My partner is drinking more, is that a problem?
Lockdown changed our alcohol consumption patterns. While overall we drank less, we drank more at home and drank more wine and spirits, according to Revenue figures.
“Drinking is a problem for a person if it’s affecting the important people in their life, or if it’s impacting their work, their health, their finances, their dreams or their goals,” says Gerry Cooney, senior addiction counsellor at the Rutland Centre
Where do I begin?
Highlight your concerns, and do it from a supportive place. “You could say, ‘I’m really uncomfortable about your drinking’, says Cooney. “Reflect back the consequences you are seeing. It’s reasonable to suggest the person is not spending enough time with the kids, or isn’t helping as much as you need them to.” Always focus on the effects, not the amount, he says.
“Saying to someone, ‘you’re always drinking’, only invites the response, ‘well, I’m not always drinking,’ ” says Cooney “It’s better to name times, incidents or family occasions when you felt their drinking was problematic.”

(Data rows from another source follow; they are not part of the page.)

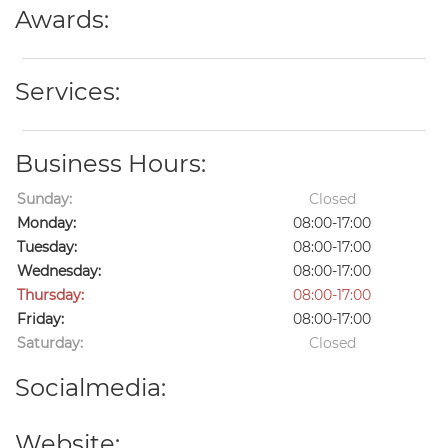
Awards:
Services:
Business Hours:
Sunday:
Closed
Monday:
08:00-17:00
Tuesday:
08:00-17:00
Wednesday:
08:00-17:00
Thursday:
08:00-17:00
Friday:
08:00-17:00
Saturday:
Closed
Socialmedia:
Website:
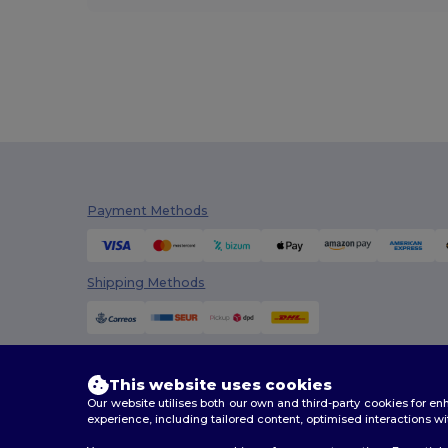
Payment Methods
Shipping Methods
This website uses cookies
Our website utilises both our own and third-party cookies for 
experience, including tailored content, optimised interactions wi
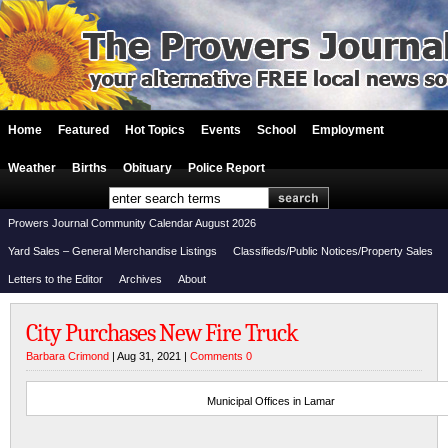
Home
Featured
Hot Topics
Events
School
Employment
Weather
Births
Obituary
Police Report
Prowers Journal Community Calendar August 2026
Yard Sales – General Merchandise Listings
Classifieds/Public Notices/Property Sales
Letters to the Editor
Archives
About
City Purchases New Fire Truck
Barbara Crimond
| Aug 31, 2021 |
Comments 0
Municipal Offices in Lamar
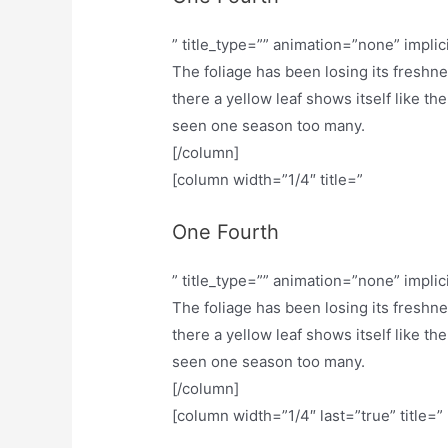
” title_type=”” animation=”none” implic
The foliage has been losing its freshn
there a yellow leaf shows itself like th
seen one season too many.
[/column]
[column width=”1/4″ title=”
One Fourth
” title_type=”” animation=”none” implic
The foliage has been losing its freshn
there a yellow leaf shows itself like th
seen one season too many.
[/column]
[column width=”1/4″ last=”true” title=”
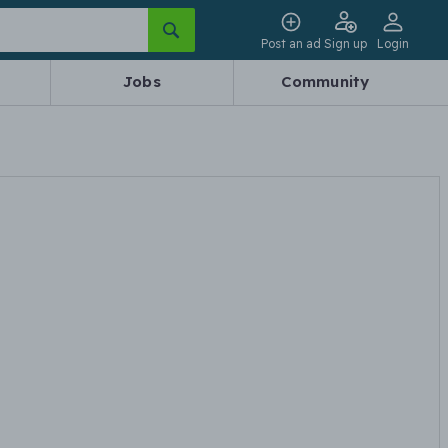
Post an ad
Sign up
Login
Jobs
Community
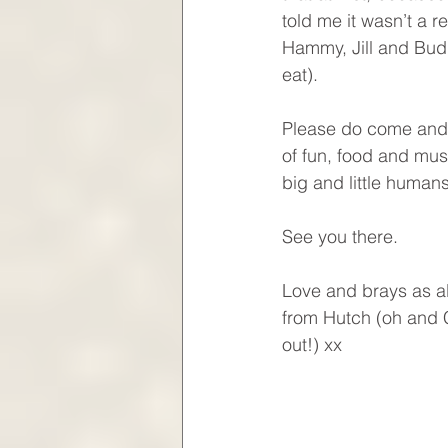
told me it wasn’t a r
Hammy, Jill and Buddy
eat).
Please do come and s
of fun, food and mus
big and little human
See you there.
Love and brays as a
from Hutch (oh and C
out!) xx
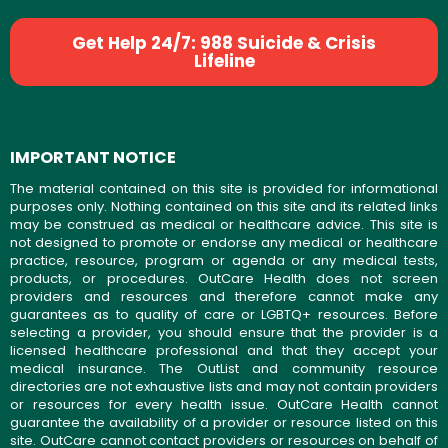
Get Help 24/7: 988 Suicide & Crisis
Lifeline
IMPORTANT NOTICE
The material contained on this site is provided for informational
purposes only. Nothing contained on this site and its related links
may be construed as medical or healthcare advice. This site is
not designed to promote or endorse any medical or healthcare
practice, resource, program or agenda or any medical tests,
products, or procedures. OutCare Health does not screen
providers and resources and therefore cannot make any
guarantees as to quality of care or LGBTQ+ resources. Before
selecting a provider, you should ensure that the provider is a
licensed healthcare professional and that they accept your
medical insurance. The OutList and community resource
directories are not exhaustive lists and may not contain providers
or resources for every health issue. OutCare Health cannot
guarantee the availability of a provider or resource listed on this
site. OutCare cannot contact providers or resources on behalf of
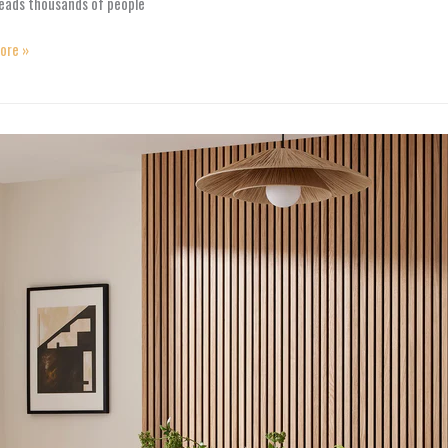
leads thousands of people
ore »
tive
orming
ng
e
s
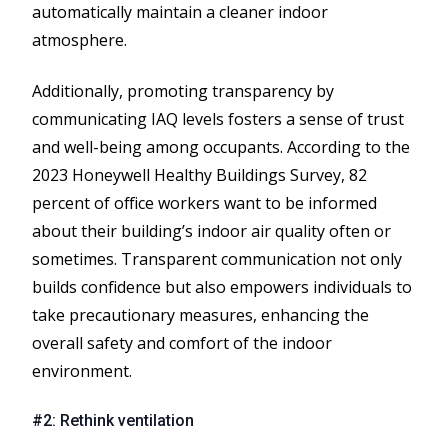
automatically maintain a cleaner indoor
atmosphere.
Additionally, promoting transparency by
communicating IAQ levels fosters a sense of trust
and well-being among occupants. According to the
2023 Honeywell Healthy Buildings Survey, 82
percent of office workers want to be informed
about their building’s indoor air quality often or
sometimes. Transparent communication not only
builds confidence but also empowers individuals to
take precautionary measures, enhancing the
overall safety and comfort of the indoor
environment.
#2: Rethink ventilation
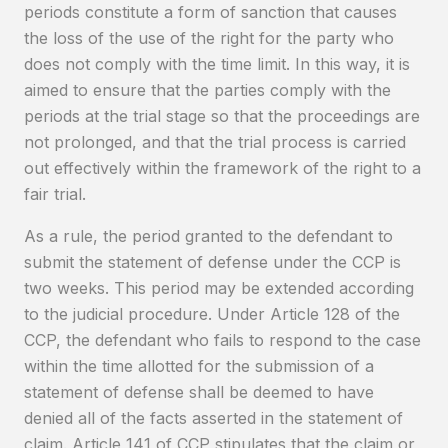
periods constitute a form of sanction that causes
the loss of the use of the right for the party who
does not comply with the time limit. In this way, it is
aimed to ensure that the parties comply with the
periods at the trial stage so that the proceedings are
not prolonged, and that the trial process is carried
out effectively within the framework of the right to a
fair trial.
As a rule, the period granted to the defendant to
submit the statement of defense under the CCP is
two weeks. This period may be extended according
to the judicial procedure. Under Article 128 of the
CCP, the defendant who fails to respond to the case
within the time allotted for the submission of a
statement of defense shall be deemed to have
denied all of the facts asserted in the statement of
claim. Article 141 of CCP stipulates that the claim or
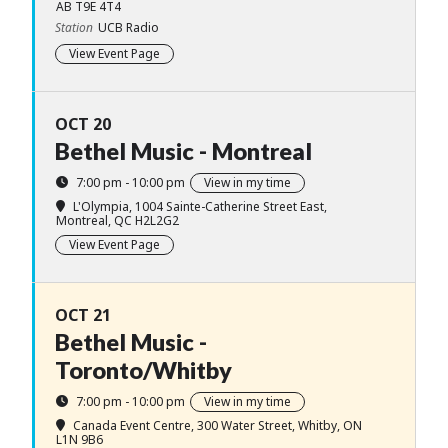
AB T9E 4T4
Station
UCB Radio
View Event Page
OCT 20
Bethel Music - Montreal
7:00 pm - 10:00 pm
View in my time
L'Olympia
, 1004 Sainte-Catherine Street East,
Montreal, QC H2L2G2
View Event Page
OCT 21
Bethel Music -
Toronto/Whitby
7:00 pm - 10:00 pm
View in my time
Canada Event Centre
, 300 Water Street, Whitby, ON
L1N 9B6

You could ask them to cut back in the first instance. “Ask them, ‘would you try to keep it to a Friday or Saturday?’ Sometimes the person is happy enough to try to do that.”
What if they don’t want to know?
That’s common, says Cooney. Problem drinkers are astute at keeping people away from their drinking. “You could be fobbed off, told you are too sensitive, that you have a low tolerance, or that ‘all my friends are drinking the same’. People are very good at rationalising it and minimising it. These are all defences to keep you away from the problem.”
It might be time for an intervention. “Involve other family members, a friend, those the person is most likely to listen to,” says Cooney. “If you all share your concerns, and everyone is saying the same thing, it can be hard to ignore.”
What if things get worse?
They might. Sometimes a person is not satisfied with cutting back. “They may get irritable and moody . . . they might get more secretive about it or get very clever at hiding it, at getting away with it. But it’s impossible to hide it; no matter how clever or diligent you are because it’s a progressive problem. When someone is drinking problematically, typically it will accelerate and it will become an even bigger problem.”
What about rehab?
Rehab isn’t necessarily the first step. “If your partner is drinking destructively and still not acknowledging it, it is reasonable for you to say, ‘look I’m struggling with this, it’s not going away, we need to find a solution,’ ” says Cooney. That could mean seeing a therapist first, who may recommend one-to-one support, outpatient support or residential support.
“People do change their relationship with alcohol all the time, with a little bit of help. It’s very possible. People have choices. With the right support, people can change their relationship with alcohol very effectively.”
It’s a hard conversation
It is hard and it may take time for your words to resonate. “If you take it upon yourself to speak, it’s kind of your word against theirs. A lot of the time it doesn’t go anywhere. But we would encourage it. The intervention is always helpful because it typically brings the day forward when the person will go and get the help they need.”